**WHAT THE TASK ASKS:** Every record is to be copied unchanged, except that its pictures are removed.

**AVAILABLE DATA:**
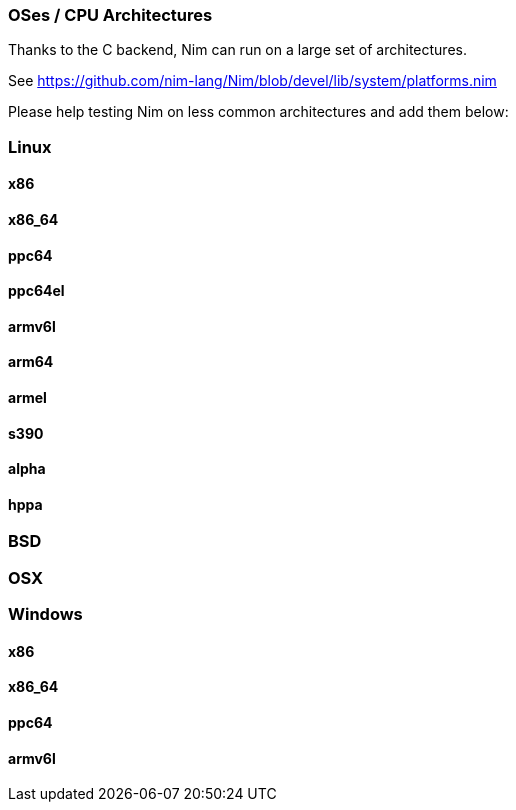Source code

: === OSes / CPU Architectures

Thanks to the C backend, Nim can run on a large set of architectures.

See https://github.com/nim-lang/Nim/blob/devel/lib/system/platforms.nim

Please help testing Nim on less common architectures and add them below:

=== Linux

==== x86

==== x86_64

==== ppc64

==== ppc64el

==== armv6l

==== arm64

==== armel

==== s390

==== alpha

==== hppa

=== BSD

=== OSX

=== Windows

==== x86

==== x86_64

==== ppc64

==== armv6l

**WRITTEN SOLUTION:**
Source code

: === OSes / CPU Architectures

Thanks to the C backend, Nim can run on a large set of architectures.

See https://github.com/nim-lang/Nim/blob/devel/lib/system/platforms.nim

Please help testing Nim on less common architectures and add them below:

=== Linux

==== x86

==== x86_64

==== ppc64

==== ppc64el

==== armv6l

==== arm64

==== armel

==== s390

==== alpha

==== hppa

=== BSD

=== OSX

=== Windows

==== x86

==== x86_64

==== ppc64

==== armv6l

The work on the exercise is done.